## Work to be completed
Go through the lines below and copy any that hold the string "readdata".

Electronic design files

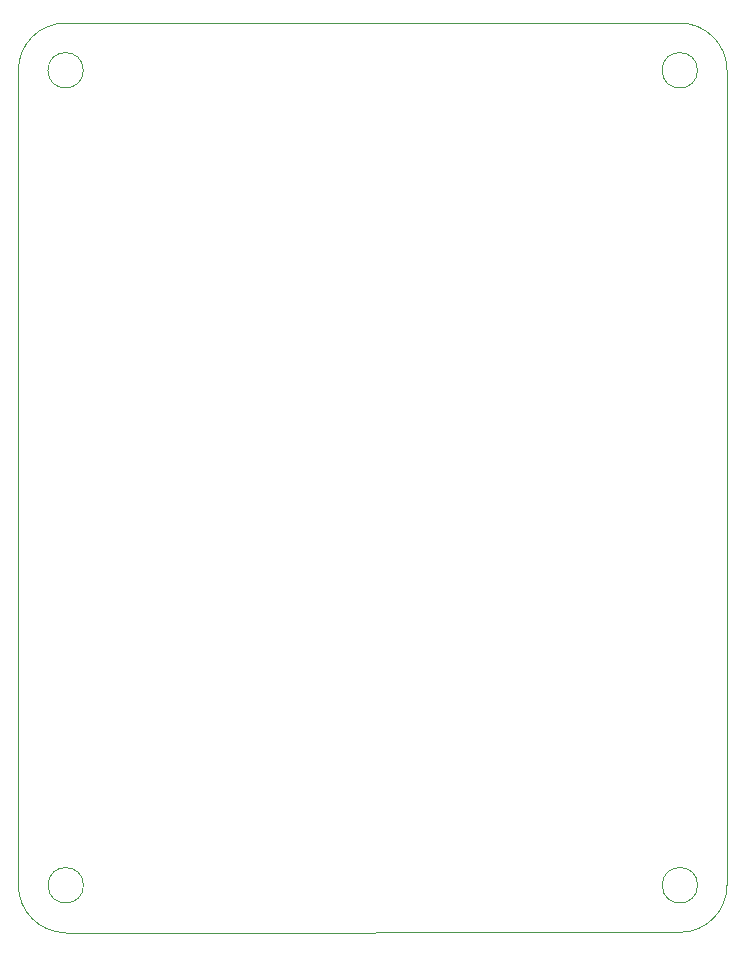
<source format=gm1>
G04 #@! TF.GenerationSoftware,KiCad,Pcbnew,7.0.1*
G04 #@! TF.CreationDate,2023-10-12T07:55:19+02:00*
G04 #@! TF.ProjectId,Drv_board,4472765f-626f-4617-9264-2e6b69636164,rev?*
G04 #@! TF.SameCoordinates,Original*
G04 #@! TF.FileFunction,Profile,NP*
%FSLAX46Y46*%
G04 Gerber Fmt 4.6, Leading zero omitted, Abs format (unit mm)*
G04 Created by KiCad (PCBNEW 7.0.1) date 2023-10-12 07:55:19*
%MOMM*%
%LPD*%
G01*
G04 APERTURE LIST*
G04 #@! TA.AperFunction,Profile*
%ADD10C,0.100000*%
G04 #@! TD*
G04 APERTURE END LIST*
D10*
X157500000Y-74000000D02*
G75*
G03*
X157500000Y-74000000I-1500000J0D01*
G01*
X103999963Y-147012181D02*
X156002470Y-146987788D01*
X100000001Y-143000000D02*
G75*
G03*
X103999963Y-147012180I4012199J0D01*
G01*
X104000000Y-70000000D02*
G75*
G03*
X100000000Y-74000000I0J-4000000D01*
G01*
X105500000Y-74000000D02*
G75*
G03*
X105500000Y-74000000I-1500000J0D01*
G01*
X160000000Y-143000000D02*
X160000000Y-74000000D01*
X156002470Y-146987788D02*
G75*
G03*
X160000000Y-143000000I9730J3987788D01*
G01*
X100000000Y-74000000D02*
X100000000Y-143000000D01*
X157512200Y-143000000D02*
G75*
G03*
X157512200Y-143000000I-1500000J0D01*
G01*
X156000000Y-70000000D02*
X104000000Y-70000000D01*
X105512200Y-143000000D02*
G75*
G03*
X105512200Y-143000000I-1500000J0D01*
G01*
X160000000Y-74000000D02*
G75*
G03*
X156000000Y-70000000I-4000000J0D01*
G01*
M02*

</source>
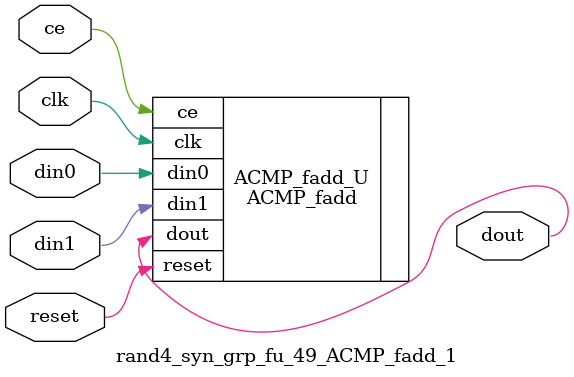
<source format=v>

`timescale 1 ns / 1 ps
module rand4_syn_grp_fu_49_ACMP_fadd_1(
    clk,
    reset,
    ce,
    din0,
    din1,
    dout);

parameter ID = 32'd1;
parameter NUM_STAGE = 32'd1;
parameter din0_WIDTH = 32'd1;
parameter din1_WIDTH = 32'd1;
parameter dout_WIDTH = 32'd1;
input clk;
input reset;
input ce;
input[din0_WIDTH - 1:0] din0;
input[din1_WIDTH - 1:0] din1;
output[dout_WIDTH - 1:0] dout;



ACMP_fadd #(
.ID( ID ),
.NUM_STAGE( 5 ),
.din0_WIDTH( din0_WIDTH ),
.din1_WIDTH( din1_WIDTH ),
.dout_WIDTH( dout_WIDTH ))
ACMP_fadd_U(
    .clk( clk ),
    .reset( reset ),
    .ce( ce ),
    .din0( din0 ),
    .din1( din1 ),
    .dout( dout ));

endmodule

</source>
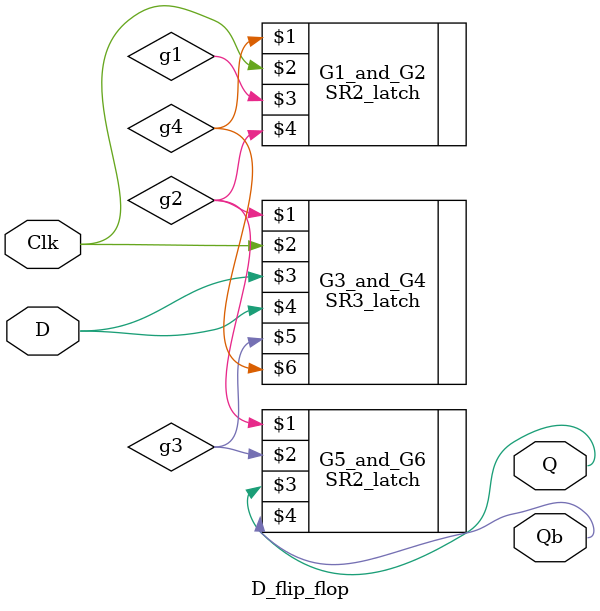
<source format=v>
`timescale 1ns/1ns
module D_flip_flop(input D, Clk, output Q, Qb);
    wire g1, g2, g3, g4;

    SR2_latch G1_and_G2(g4, Clk, g1, g2); 
    SR3_latch G3_and_G4(g2, Clk, D, D, g3, g4);
    SR2_latch G5_and_G6(g2, g3, Q, Qb);

endmodule
</source>
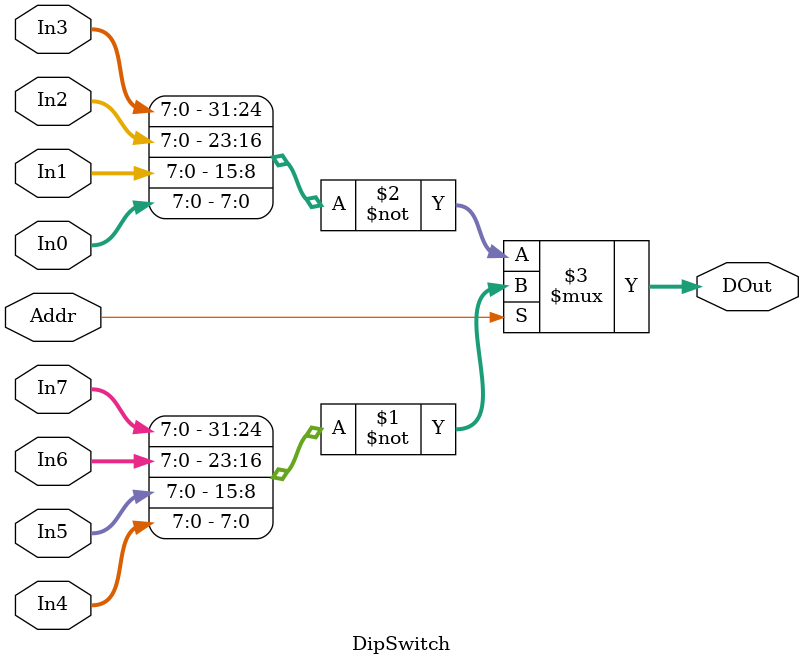
<source format=v>
`timescale 1ns / 1ps
module DipSwitch(
	 input Addr,
    input [7:0] In0,
    input [7:0] In1,
    input [7:0] In2,
    input [7:0] In3,
	 input [7:0] In4,
    input [7:0] In5,
    input [7:0] In6,
    input [7:0] In7,
    output [31:0] DOut
    );

	assign DOut = Addr ? ~{In7, In6, In5, In4} : ~{In3, In2, In1, In0};

endmodule

</source>
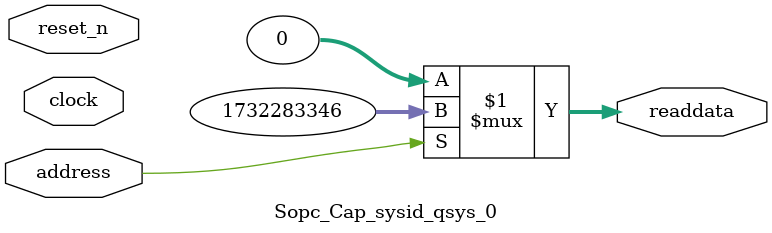
<source format=v>



// synthesis translate_off
`timescale 1ns / 1ps
// synthesis translate_on

// turn off superfluous verilog processor warnings 
// altera message_level Level1 
// altera message_off 10034 10035 10036 10037 10230 10240 10030 

module Sopc_Cap_sysid_qsys_0 (
               // inputs:
                address,
                clock,
                reset_n,

               // outputs:
                readdata
             )
;

  output  [ 31: 0] readdata;
  input            address;
  input            clock;
  input            reset_n;

  wire    [ 31: 0] readdata;
  //control_slave, which is an e_avalon_slave
  assign readdata = address ? 1732283346 : 0;

endmodule



</source>
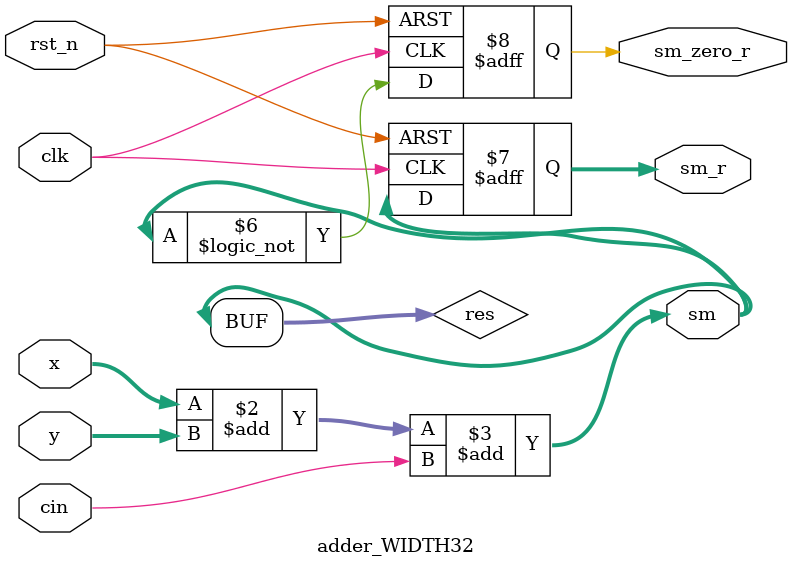
<source format=v>
module adder_WIDTH32 
#(
    parameter WIDTH = 32,
    parameter SWIDTH = WIDTH + 1)
(
    input cin,
    input [WIDTH-1:0] x,
    input [WIDTH-1:0] y,
    output reg [SWIDTH-1:0] sm,
    output reg [SWIDTH-1:0] sm_r,
    output reg sm_zero_r,
    input clk,
    input rst_n
);

reg [SWIDTH-1:0] res;

always @(*) begin
    res = x + y + cin;
    sm <= res;
end

always @(posedge clk or negedge rst_n) 
    if (~rst_n) begin
        sm_r <= 0;
        sm_zero_r <= 0;
    end
    else begin
        sm_r <= sm;
        sm_zero_r <= sm == 0;
    end

endmodule

</source>
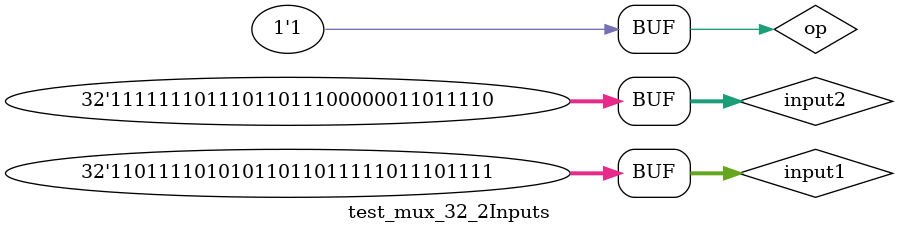
<source format=v>
`timescale 1ns / 1ps

module test_mux_32_2Inputs;
  reg [31:0] input1;
  reg [31:0] input2;
  reg op;
  wire [31:0] out;

  mux_32_2Inputs u1 (
      .input1(input1),
      .input2(input2),
      .op(op),
      .out(out)
  );

  initial begin
    input1 = 32'hA5A5A5A5;
    input2 = 32'h5A5A5A5A;
    op = 0;
    #10;
    op = 1;
    #10;
    input1 = 32'hFFFFFFFF;
    input2 = 32'h00000000;
    op = 0;
    #10;
    op = 1;
    #10;
    input1 = 32'h12345678;
    input2 = 32'h87654321;
    op = 0;
    #10;
    op = 1;
    #10;
    input1 = 32'hDEADBEEF;
    input2 = 32'hFEEDC0DE;
    op = 0;
    #10;
    op = 1;
    #10;
  end
endmodule

</source>
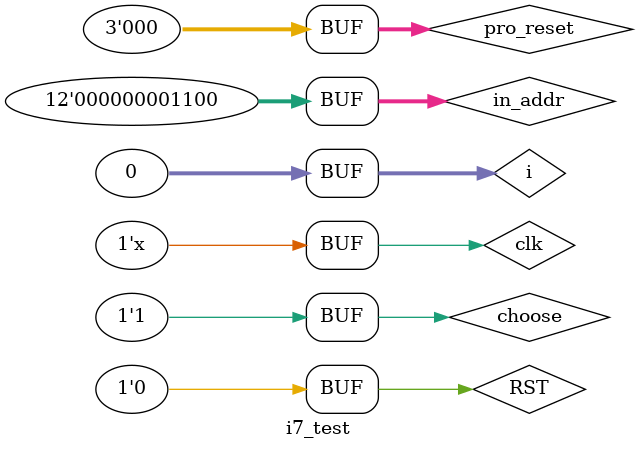
<source format=v>
module i7_test();
	reg clk,RST;
	reg [2:0]pro_reset;
	reg [11:0]in_addr;
    reg choose;
	wire [15:0]leds;
	wire [7:0]SEG;
    wire [7:0]AN;
    wire halt;
    integer i = 0;
    initial begin
    	clk = 0;
    	RST = 0;
    	pro_reset = 0;
    	in_addr = 12'b0;
        #5 in_addr = 12'h4;
        #10 in_addr = 12'h8;
        #15 in_addr = 12'hc;
        choose = 1;
        //下为iverilog+gtkwave调试所需的语句
    	$monitor("At time %t, ocnt = %d", $time, clk);
    	$dumpfile("counter_test.vcd");
		$dumpvars(0, i7test);
        //$finish;
    end
    always begin
        #1 clk = ~clk;
    end
	i7_6700k i7test(clk,RST,pro_reset,in_addr,choose,leds,SEG,AN,halt);
endmodule
</source>
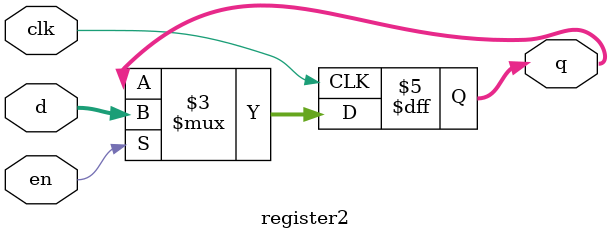
<source format=v>
/*
    register2 is a simple D flip flop that outputs
    the input value at every positive edge of the
    clock
    clk - input clock load_signal
    en - input to enable the register
    d - input data
    q - output data
*/
module register2 (clk,en,d,q);
  input clk,en;
  input [15:0] d;
  output reg [15:0] q;
  always @(negedge clk) begin
    if (en) begin
      q = d;
    end
  end
endmodule

</source>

## Task result
                readdata
  output  [ 31: 0] readdata;
  wire    [ 31: 0] readdata;
  assign readdata = address ? 1732283346 : 0;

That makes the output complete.